» **Exercise instructions**
[1] Answer these questions from the review of Can Xue's stories:
(a) In which direction do the beautiful flowers grow?
(b) What is the setting of the stories?
(c) In "Red Leaves," what replaces another patient?
[2] Carry on the review of Can Xue's stories from the point where it stops.

Can Xue's stories collected here are expeditions into the literary fantastic: unaccountable states in which the impossible is commonplace, and the reactions of commonplace people are nothing like normal. Beautiful flowers grow downward into the earth, never seen. Children eagerly consume invisible cotton candy. An articulate cat frets about the midnight visits its owner receives from a hostile figure. The setting is modern China, the city and the country, but the strangenesses are all Xue's own.

Certain motifs are common: motion, often intrusion, into excluded or private spaces; apprehension without seeing, where motion is monitored in nearby but invisible spaces; peculiar family members, friends, or acquaintances, often respected elders, hold clues to events. A sense of discomfort or paranoia is usual. Emotional responses seem out of proportion to what Xue describes.

"Red Leaves," featured in this issue of Belletrista, is typical. Teacher Gu's suspicion of "catmen" seems to arise from nowhere. Vaguely sinister doctors pass unseen in the halls. Another patient is replaced with a pig—no explanation. Gu's former student visits, wearing an opera mask. The season changes by surprise, supplying beautiful red autumn leaves.

» **Source material**
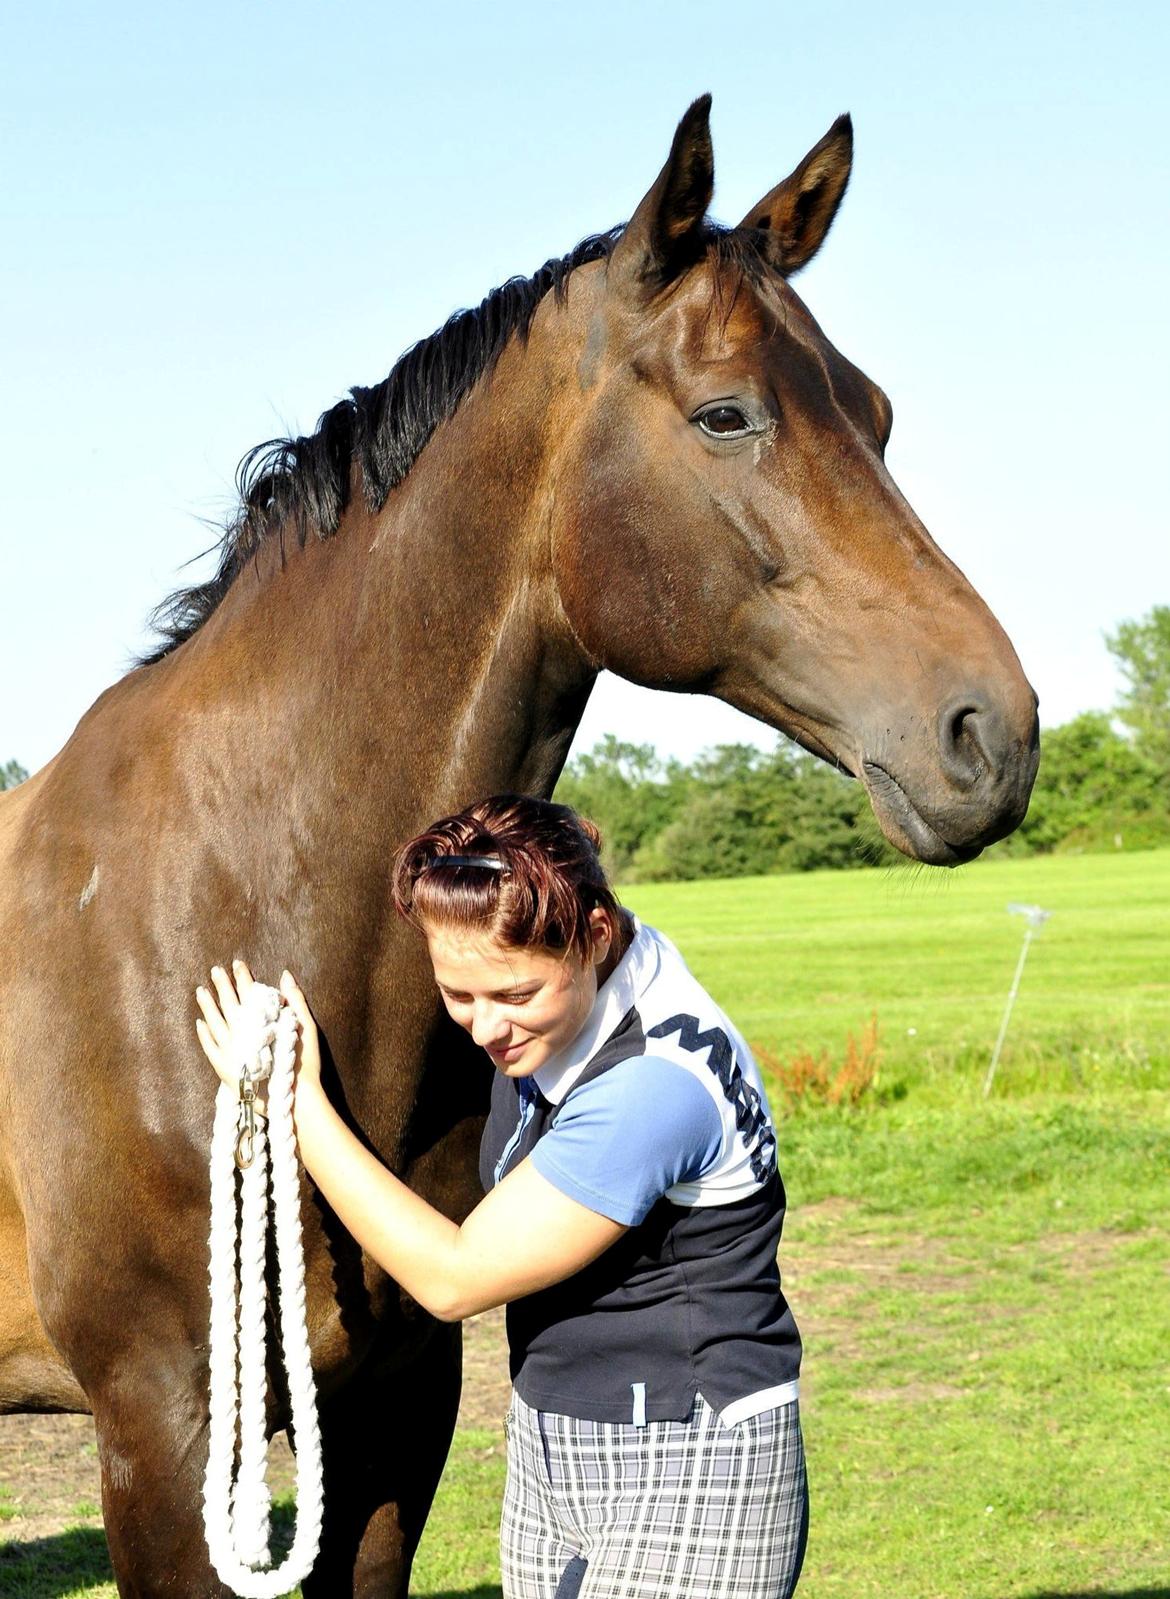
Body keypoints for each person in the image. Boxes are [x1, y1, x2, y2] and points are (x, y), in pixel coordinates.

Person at [195, 793, 807, 1599]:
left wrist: (300, 1101)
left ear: (594, 932)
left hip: (691, 1458)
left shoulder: (650, 1089)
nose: (486, 1028)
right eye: (460, 994)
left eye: (515, 994)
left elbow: (454, 1278)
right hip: (558, 1439)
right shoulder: (603, 975)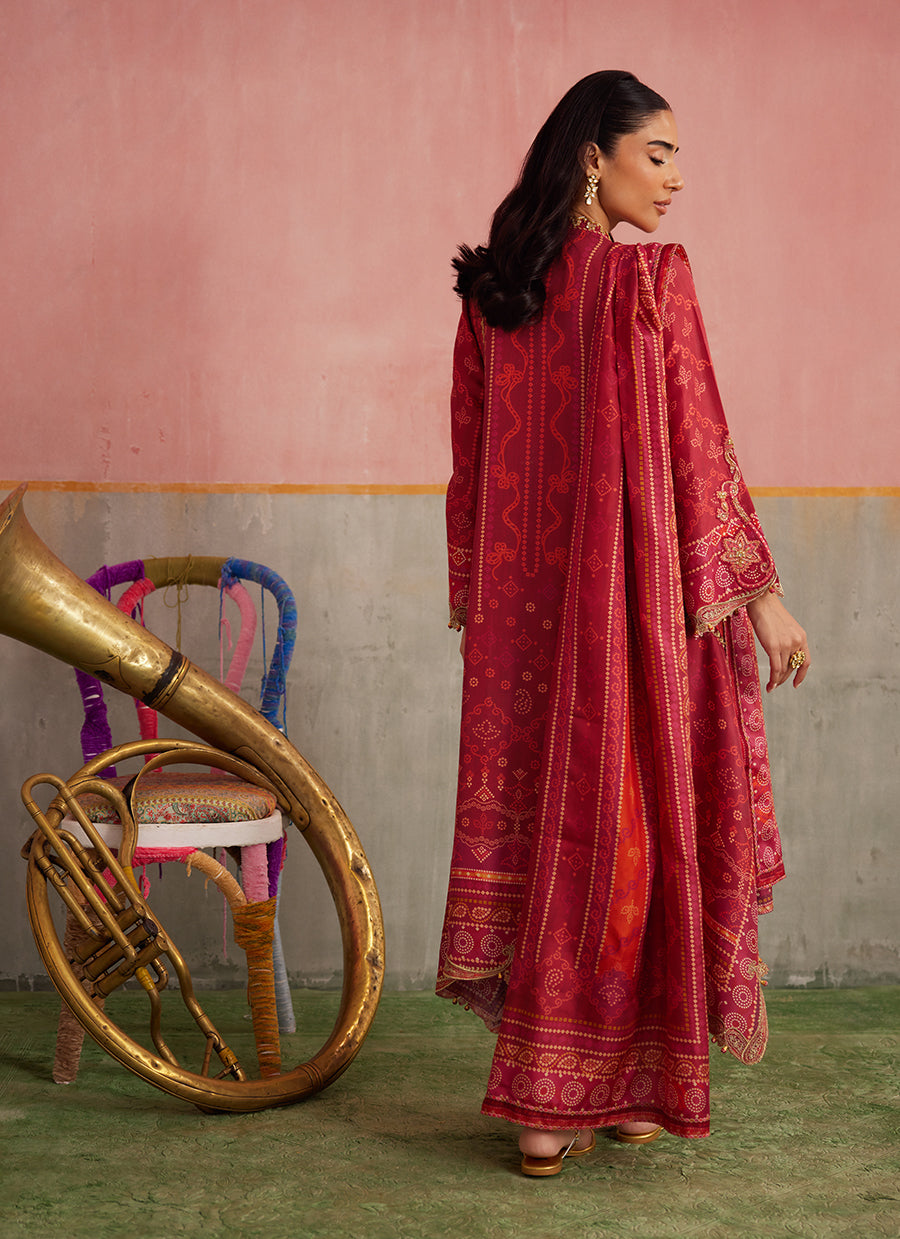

» **Responses to the exercise**
[1]
(a) Downward into the earth.
(b) Modern China, both the city and the country.
(c) A pig.

[2]
The book's blurb calls Xue a "master of the dreamscape," and the dream is an irresistible lens for approaching these stories. But unlike that friend who bores you with recitations of dreams having only personal meaning, Xue's stories are actually interesting.

The task of translation must have been very difficult—Karen Gernant and Chan Zeping have produced a slightly cracked English that fits the stories well. I am reminded in some inexplicable way of the American writer Kelly Link, who, although differently in numerous ways, writes with a similar insistence on the quotidian nature of the fantastic. Why wouldn't an upper-story apartment sometimes be floating in midair? Although it's not for everyone, this is a book for those of us who like puzzling over unanswerable mysteries.